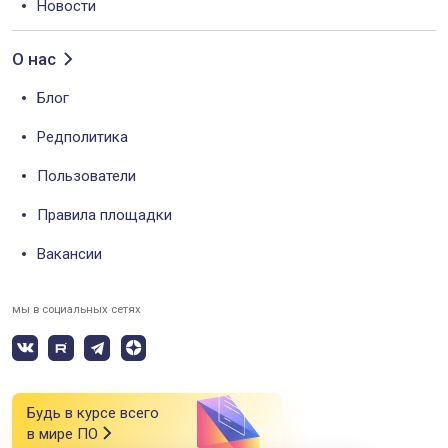
Новости
О нас
Блог
Редполитика
Пользователи
Правила площадки
Вакансии
мы в социальных сетях
Будь в курсе всего
в мире ПО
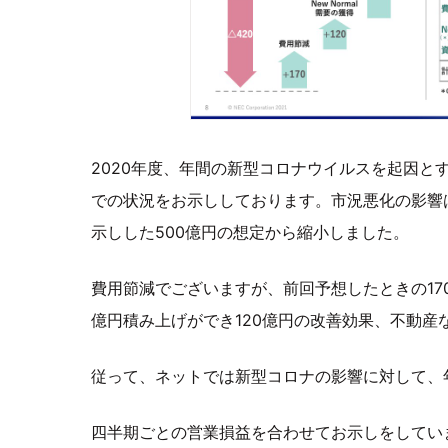
2020年度、年間の新型コロナウイルスを起因と
での状況をお示ししております。市況悪化の影響
示しした500億円の想定から縮小しました。
費用節減でございますが、前回予想したときの170億
億円積み上げができ120億円の改善効果、不動産
従って、ネットでは新型コロナの影響に対して、
四半期ごとの営業損益を合わせてお示しをしてい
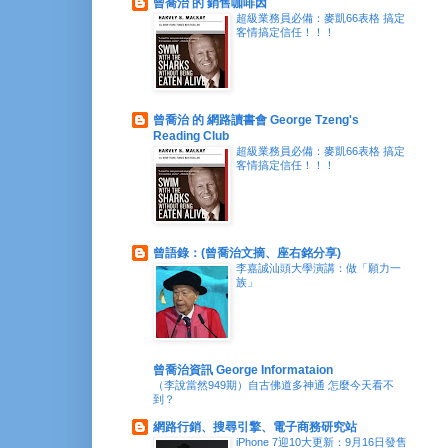
曾喬治 的 銷售咖啡因
超級業務員必備：麥凱66表格 搞定
客情搞定信任！！！
曾喬治 的 網路讀書會 George Tzeng's
Reading Club
超級業務員必備：麥凱66表格 搞定
客情搞定信任！！！
曾語錄：(曾喬治文摘、座右銘分享)
李嘉誠汕頭大學演講：做「願力一
族」
曾喬治資訊 George Informataion
（李說當然949期）自古佛道多神通 怎麼今天看不
到？
網路行銷、搜尋引擎、電子商務研究站
iPhone 7迎10大更新：9月16日發售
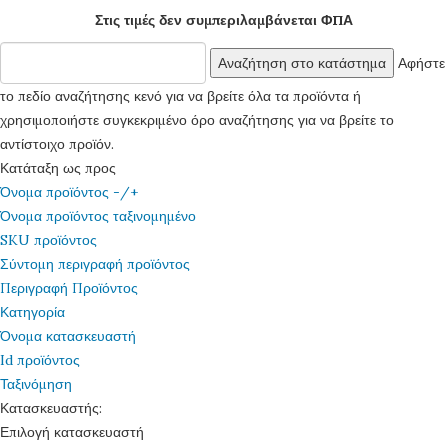
Στις τιμές δεν συμπεριλαμβάνεται ΦΠΑ
Αφήστε
το πεδίο αναζήτησης κενό για να βρείτε όλα τα προϊόντα ή
χρησιμοποιήστε συγκεκριμένο όρο αναζήτησης για να βρείτε το
αντίστοιχο προϊόν.
Κατάταξη ως προς
Όνομα προϊόντος -/+
Όνομα προϊόντος ταξινομημένο
SKU προϊόντος
Σύντομη περιγραφή προϊόντος
Περιγραφή Προϊόντος
Κατηγορία
Όνομα κατασκευαστή
Id προϊόντος
Ταξινόμηση
Κατασκευαστής:
Επιλογή κατασκευαστή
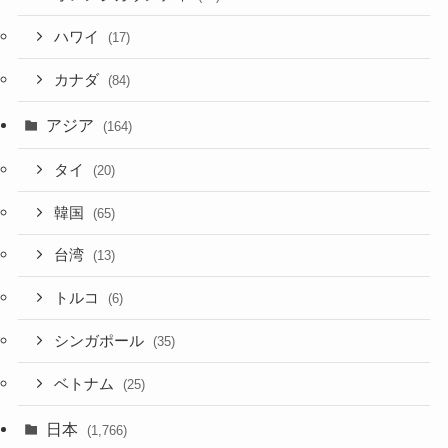
ハワイ
(17)
カナダ
(84)
アジア
(164)
タイ
(20)
韓国
(65)
台湾
(13)
トルコ
(6)
シンガポール
(35)
ベトナム
(25)
日本
(1,766)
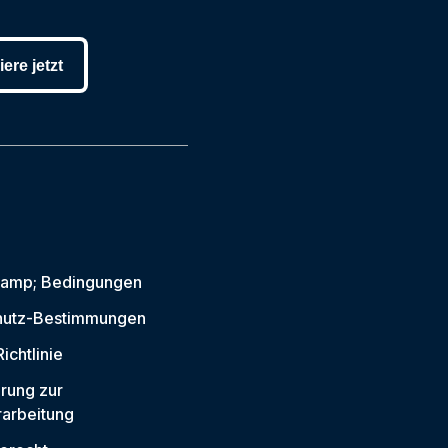
ere jetzt
 amp; Bedingungen
hutz-Bestimmungen
ichtlinie
rung zur
arbeitung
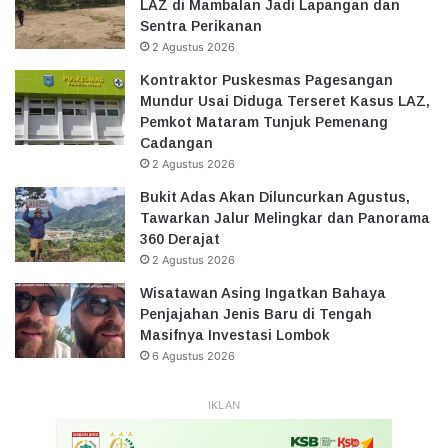
LAZ di Mambalan Jadi Lapangan dan
Sentra Perikanan
2 Agustus 2026
Kontraktor Puskesmas Pagesangan
Mundur Usai Diduga Terseret Kasus LAZ,
Pemkot Mataram Tunjuk Pemenang
Cadangan
2 Agustus 2026
Bukit Adas Akan Diluncurkan Agustus,
Tawarkan Jalur Melingkar dan Panorama
360 Derajat
2 Agustus 2026
Wisatawan Asing Ingatkan Bahaya
Penjajahan Jenis Baru di Tengah
Masifnya Investasi Lombok
6 Agustus 2026
IKLAN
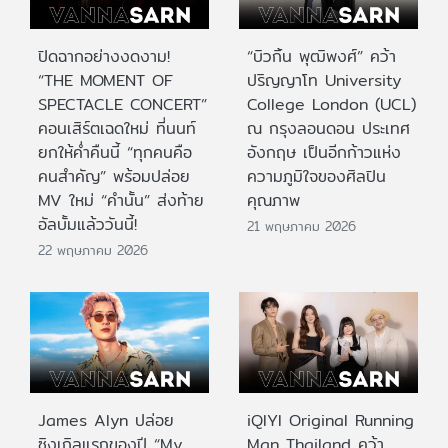
ปิดฉากอย่างงดงาม!
“บิวกิ้น พุฒิพงศ์” คว้า
“THE MOMENT OF
ปริญญาโท University
SPECTACLE CONCERT”
College London (UCL)
คอนเสิร์ตเฉดใหม่ ที่นนท์
ณ กรุงลอนดอน ประเทศ
ยกให้ค่ำคืนนี้ “ทุกคนคือ
อังกฤษ เป็นอีกก้าวแห่ง
คนสำคัญ” พร้อมปล่อย
ความภูมิใจของศิลปิน
MV ใหม่ “คำนั้น” ส่งท้าย
คุณภาพ
อัลบั้มแล้ววันนี้!
21 พฤษภาคม 2026
22 พฤษภาคม 2026
James Alyn ปล่อย
iQIYI Original Running
ซิงเกิลแรกของปี “My
Man Thailand คว้า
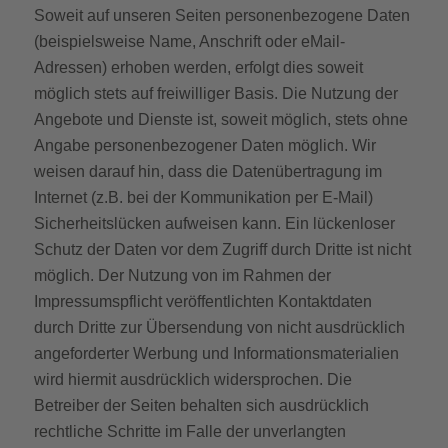
Soweit auf unseren Seiten personenbezogene Daten
(beispielsweise Name, Anschrift oder eMail-
Adressen) erhoben werden, erfolgt dies soweit
möglich stets auf freiwilliger Basis. Die Nutzung der
Angebote und Dienste ist, soweit möglich, stets ohne
Angabe personenbezogener Daten möglich. Wir
weisen darauf hin, dass die Datenübertragung im
Internet (z.B. bei der Kommunikation per E-Mail)
Sicherheitslücken aufweisen kann. Ein lückenloser
Schutz der Daten vor dem Zugriff durch Dritte ist nicht
möglich. Der Nutzung von im Rahmen der
Impressumspflicht veröffentlichten Kontaktdaten
durch Dritte zur Übersendung von nicht ausdrücklich
angeforderter Werbung und Informationsmaterialien
wird hiermit ausdrücklich widersprochen. Die
Betreiber der Seiten behalten sich ausdrücklich
rechtliche Schritte im Falle der unverlangten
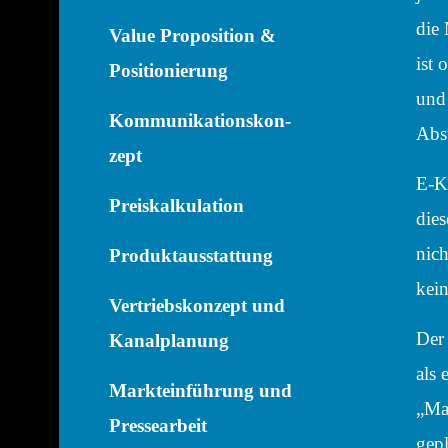
die
Value Propo­si­tion &
ist 
Positionierung
und 
Kommu­ni­ka­ti­ons­kon­
Abst
zept
E‑Ki
Preis­kal­ku­la­tion
dies
nich
Produkt­aus­stat­tung
kein
Vertriebs­kon­zept und
Der
Kanalplanung
als 
Markt­ein­füh­rung und
„Ma
Pressearbeit
gepl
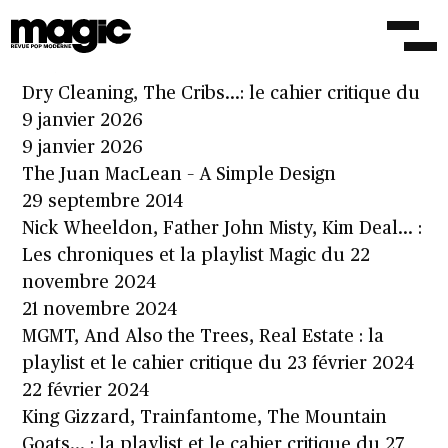
The Cleaners From Venus – The Cleaners
From Venus Vol 1, 2 & 3
22 décembre 2014
Dry Cleaning, The Cribs…: le cahier critique du
9 janvier 2026
9 janvier 2026
The Juan MacLean – A Simple Design
29 septembre 2014
Nick Wheeldon, Father John Misty, Kim Deal… :
Les chroniques et la playlist Magic du 22
novembre 2024
21 novembre 2024
MGMT, And Also the Trees, Real Estate : la
playlist et le cahier critique du 23 février 2024
22 février 2024
King Gizzard, Trainfantome, The Mountain
Goats… : la playlist et le cahier critique du 27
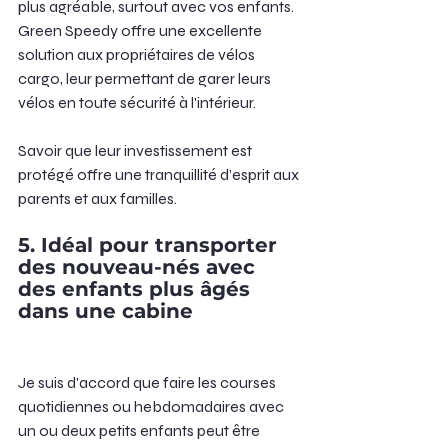
plus agréable, surtout avec vos enfants. 
Green Speedy offre une excellente 
solution aux propriétaires de vélos 
cargo, leur permettant de garer leurs 
vélos en toute sécurité à l'intérieur.
Savoir que leur investissement est 
protégé offre une tranquillité d’esprit aux 
parents et aux familles.
5. Idéal pour transporter 
des nouveau-nés avec 
des enfants plus âgés 
dans une cabine
Je suis d'accord que faire les courses 
quotidiennes ou hebdomadaires avec 
un ou deux petits enfants peut être 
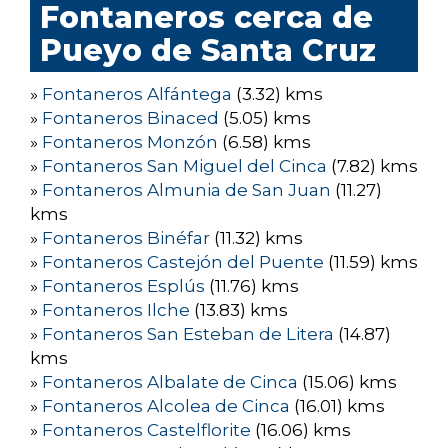
Fontaneros cerca de
Pueyo de Santa Cruz
»
Fontaneros Alfántega
(3.32) kms
»
Fontaneros Binaced
(5.05) kms
»
Fontaneros Monzón
(6.58) kms
»
Fontaneros San Miguel del Cinca
(7.82) kms
»
Fontaneros Almunia de San Juan
(11.27)
kms
»
Fontaneros Binéfar
(11.32) kms
»
Fontaneros Castejón del Puente
(11.59) kms
»
Fontaneros Esplús
(11.76) kms
»
Fontaneros Ilche
(13.83) kms
»
Fontaneros San Esteban de Litera
(14.87)
kms
»
Fontaneros Albalate de Cinca
(15.06) kms
»
Fontaneros Alcolea de Cinca
(16.01) kms
»
Fontaneros Castelflorite
(16.06) kms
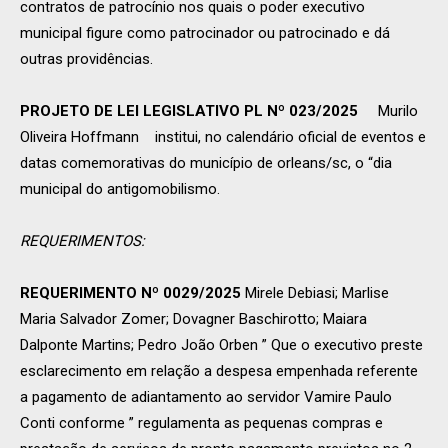
contratos de patrocínio nos quais o poder executivo
municipal figure como patrocinador ou patrocinado e dá
outras providências.
PROJETO DE LEI LEGISLATIVO PL Nº 023/2025
Murilo
Oliveira Hoffmann institui, no calendário oficial de eventos e
datas comemorativas do município de orleans/sc, o “dia
municipal do antigomobilismo.
REQUERIMENTOS:
REQUERIMENTO Nº 0029/2025
Mirele Debiasi; Marlise
Maria Salvador Zomer; Dovagner Baschirotto; Maiara
Dalponte Martins; Pedro João Orben ” Que o executivo preste
esclarecimento em relação a despesa empenhada referente
a pagamento de adiantamento ao servidor Vamire Paulo
Conti conforme ” regulamenta as pequenas compras e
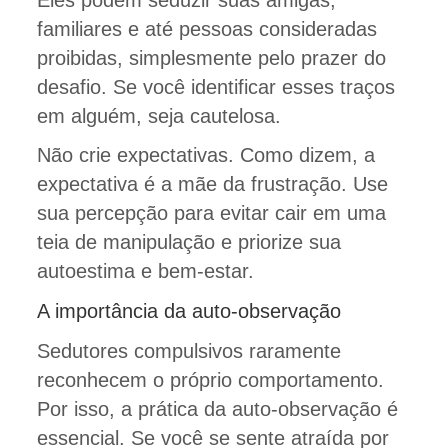
Eles podem seduzir suas amigas,
familiares e até pessoas consideradas
proibidas, simplesmente pelo prazer do
desafio. Se você identificar esses traços
em alguém, seja cautelosa.
Não crie expectativas. Como dizem, a
expectativa é a mãe da frustração. Use
sua percepção para evitar cair em uma
teia de manipulação e priorize sua
autoestima e bem-estar.
A importância da auto-observação
Sedutores compulsivos raramente
reconhecem o próprio comportamento.
Por isso, a prática da auto-observação é
essencial. Se você se sente atraída por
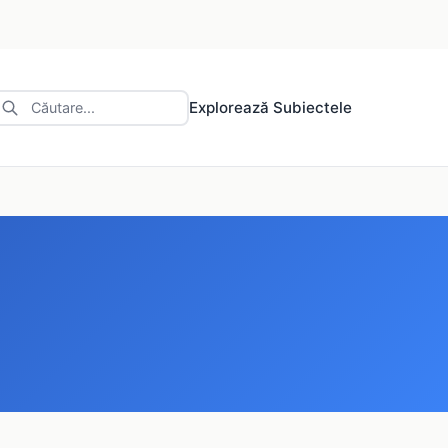
Explorează Subiectele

_TASK TO COMPLETE_: Lay out the text read from every record above as a JSON list of strings, one string per line, leaving out blank lines. Leave the pictures out of the answer.

_OUTPUT_:
[
  "Новости",
  "О нас",
  "Блог",
  "Редполитика",
  "Пользователи",
  "Правила площадки",
  "Вакансии",
  "мы в социальных сетях",
  "Будь в курсе всего",
  "в мире ПО",
  "2020年度、年間の新型コロナウイルスを起因と",
  "での状況をお示ししております。市況悪化の影響",
  "示しした500億円の想定から縮小しました。",
  "費用節減でございますが、前回予想したときの170億",
  "億円積み上げができ120億円の改善効果、不動産",
  "従って、ネットでは新型コロナの影響に対して、",
  "四半期ごとの営業損益を合わせてお示しをしてい",
  "曾喬治 的 銷售咖啡因",
  "超級業務員必備：麥凱66表格 搞定",
  "客情搞定信任！！！",
  "曾喬治 的 網路讀書會 George Tzeng's",
  "Reading Club",
  "超級業務員必備：麥凱66表格 搞定",
  "客情搞定信任！！！",
  "曾語錄：(曾喬治文摘、座右銘分享)",
  "李嘉誠汕頭大學演講：做「願力一",
  "族」",
  "曾喬治資訊 George Informataion",
  "（李說當然949期）自古佛道多神通 怎麼今天看不",
  "到？",
  "網路行銷、搜尋引擎、電子商務研究站",
  "iPhone 7迎10大更新：9月16日發售",
  "Στις τιμές δεν συμπεριλαμβάνεται ΦΠΑ",
  "Αφήστε",
  "το πεδίο αναζήτησης κενό για να βρείτε όλα τα προϊόντα ή",
  "χρησιμοποιήστε συγκεκριμένο όρο αναζήτησης για να βρείτε το",
  "αντίστοιχο προϊόν.",
  "Κατάταξη ως προς",
  "Όνομα προϊόντος -/+",
  "Όνομα προϊόντος ταξινομημένο",
  "SKU προϊόντος",
  "Σύντομη περιγραφή προϊόντος",
  "Περιγραφή Προϊόντος",
  "Κατηγορία",
  "Όνομα κατασκευαστή",
  "Id προϊόντος",
  "Ταξινόμηση",
  "Κατασκευαστής:",
  "Επιλογή κατασκευαστή",
  "ハワイ",
  "(17)",
  "カナダ",
  "(84)",
  "アジア",
  "(164)",
  "タイ",
  "(20)",
  "韓国",
  "(65)",
  "台湾",
  "(13)",
  "トルコ",
  "(6)",
  "シンガポール",
  "(35)",
  "ベトナム",
  "(25)",
  "日本",
  "(1,766)",
  "ere jetzt",
  " amp; Bedingungen",
  "hutz-Bestimmungen",
  "ichtlinie",
  "rung zur",
  "arbeitung",
  "LAZ di Mambalan Jadi Lapangan dan",
  "Sentra Perikanan",
  "2 Agustus 2026",
  "Kontraktor Puskesmas Pagesangan",
  "Mundur Usai Diduga Terseret Kasus LAZ,",
  "Pemkot Mataram Tunjuk Pemenang",
  "Cadangan",
  "2 Agustus 2026",
  "Bukit Adas Akan Diluncurkan Agustus,",
  "Tawarkan Jalur Melingkar dan Panorama",
  "360 Derajat",
  "2 Agustus 2026",
  "Wisatawan Asing Ingatkan Bahaya",
  "Penjajahan Jenis Baru di Tengah",
  "Masifnya Investasi Lombok",
  "6 Agustus 2026",
  "IKLAN",
  "ปิดฉากอย่างงดงาม!",
  "“บิวกิ้น พุฒิพงศ์” คว้า",
  "“THE MOMENT OF",
  "ปริญญาโท University",
  "SPECTACLE CONCERT”",
  "College London (UCL)",
  "คอนเสิร์ตเฉดใหม่ ที่นนท์",
  "ณ กรุงลอนดอน ประเทศ",
  "ยกให้ค่ำคืนนี้ “ทุกคนคือ",
  "อังกฤษ เป็นอีกก้าวแห่ง",
  "คนสำคัญ” พร้อมปล่อย",
  "ความภูมิใจของศิลปิน",
  "MV ใหม่ “คำนั้น” ส่งท้าย",
  "คุณภาพ",
  "อัลบั้มแล้ววันนี้!",
  "21 พฤษภาคม 2026",
  "22 พฤษภาคม 2026",
  "James Alyn ปล่อย",
  "iQIYI Original Running",
  "ซิงเกิลแรกของปี “My",
  "Man Thailand คว้า",
  "Soweit auf unseren Seiten personenbezogene Daten",
  "(beispielsweise Name, Anschrift oder eMail-",
  "Adressen) erhoben werden, erfolgt dies soweit",
  "möglich stets auf freiwilliger Basis. Die Nutzung der",
  "Angebote und Dienste ist, soweit möglich, stets ohne",
  "Angabe personenbezogener Daten möglich. Wir",
  "weisen darauf hin, dass die Datenübertragung im",
  "Internet (z.B. bei der Kommunikation per E-Mail)",
  "Sicherheitslücken aufweisen kann. Ein lückenloser",
  "Schutz der Daten vor dem Zugriff durch Dritte ist nicht",
  "möglich. Der Nutzung von im Rahmen der",
  "Impressumspflicht veröffentlichten Kontaktdaten",
  "durch Dritte zur Übersendung von nicht ausdrücklich",
  "angeforderter Werbung und Informationsmaterialien",
  "wird hiermit ausdrücklich widersprochen. Die",
  "Betreiber der Seiten behalten sich ausdrücklich",
  "rechtliche Schritte im Falle der unverlangten",
  "die",
  "Value Propo­si­tion &",
  "ist ",
  "Positionierung",
  "und ",
  "Kommu­ni­ka­ti­ons­kon­",
  "Abst",
  "zept",
  "E‑Ki",
  "Preis­kal­ku­la­tion",
  "dies",
  "nich",
  "Produkt­aus­stat­tung",
  "kein",
  "Vertriebs­kon­zept und",
  "Der",
  "Kanalplanung",
  "als ",
  "Markt­ein­füh­rung und",
  "„Ma",
  "Pressearbeit",
  "gepl",
  "The Cleaners From Venus – The Cleaners",
  "From Venus Vol 1, 2 & 3",
  "22 décembre 2014",
  "Dry Cleaning, The Cribs…: le cahier critique du",
  "9 janvier 2026",
  "9 janvier 2026",
  "The Juan MacLean – A Simple Design",
  "29 septembre 2014",
  "Nick Wheeldon, Father John Misty, Kim Deal… :",
  "Les chroniques et la playlist Magic du 22",
  "novembre 2024",
  "21 novembre 2024",
  "MGMT, And Also the Trees, Real Estate : la",
  "playlist et le cahier critique du 23 février 2024",
  "22 février 2024",
  "King Gizzard, Trainfantome, The Mountain",
  "Goats… : la playlist et le cahier critique du 27",
  "plus agréable, surtout avec vos enfants. ",
  "Green Speedy offre une excellente ",
  "solution aux propriétaires de vélos ",
  "cargo, leur permettant de garer leurs ",
  "vélos en toute sécurité à l'intérieur.",
  "Savoir que leur investissement est ",
  "protégé offre une tranquillité d’esprit aux ",
  "parents et aux familles.",
  "5. Idéal pour transporter ",
  "des nouveau-nés avec ",
  "des enfants plus âgés ",
  "dans une cabine",
  "Je suis d'accord que faire les courses ",
  "quotidiennes ou hebdomadaires avec ",
  "un ou deux petits enfants peut être ",
  "Fontaneros cerca de",
  "Pueyo de Santa Cruz",
  "»",
  "Fontaneros Alfántega",
  "(3.32) kms",
  "»",
  "Fontaneros Binaced",
  "(5.05) kms",
  "»",
  "Fontaneros Monzón",
  "(6.58) kms",
  "»",
  "Fontaneros San Miguel del Cinca",
  "(7.82) kms",
  "»",
  "Fontaneros Almunia de San Juan",
  "(11.27)",
  "kms",
  "»",
  "Fontaneros Binéfar",
  "(11.32) kms",
  "»",
  "Fontaneros Castejón del Puente",
  "(11.59) kms",
  "»",
  "Fontaneros Esplús",
  "(11.76) kms",
  "»",
  "Fontaneros Ilche",
  "(13.83) kms",
  "»",
  "Fontaneros San Esteban de Litera",
  "(14.87)",
  "kms",
  "»",
  "Fontaneros Albalate de Cinca",
  "(15.06) kms",
  "»",
  "Fontaneros Alcolea de Cinca",
  "(16.01) kms",
  "»",
  "Fontaneros Castelflorite",
  "(16.06) kms",
  "contratos de patrocínio nos quais o poder executivo",
  "municipal figure como patrocinador ou patrocinado e dá",
  "outras providências.",
  "PROJETO DE LEI LEGISLATIVO PL Nº 023/2025",
  "Murilo",
  "Oliveira Hoffmann institui, no calendário oficial de eventos e",
  "datas comemorativas do município de orleans/sc, o “dia",
  "municipal do antigomobilismo.",
  "REQUERIMENTOS:",
  "REQUERIMENTO Nº 0029/2025",
  "Mirele Debiasi; Marlise",
  "Maria Salvador Zomer; Dovagner Baschirotto; Maiara",
  "Dalponte Martins; Pedro João Orben ” Que o executivo preste",
  "esclarecimento em relação a despesa empenhada referente",
  "a pagamento de adiantamento ao servidor Vamire Paulo",
  "Conti conforme ” regulamenta as pequenas compras e",
  "Eles podem seduzir suas amigas,",
  "familiares e até pessoas consideradas",
  "proibidas, simplesmente pelo prazer do",
  "desafio. Se você identificar esses traços",
  "em alguém, seja cautelosa.",
  "Não crie expectativas. Como dizem, a",
  "expectativa é a mãe da frustração. Use",
  "sua percepção para evitar cair em uma",
  "teia de manipulação e priorize sua",
  "autoestima e bem-estar.",
  "A importância da auto-observação",
  "Sedutores compulsivos raramente",
  "reconhecem o próprio comportamento.",
  "Por isso, a prática da auto-observação é",
  "essencial. Se você se sente atraída por",
  "Explorează Subiectele"
]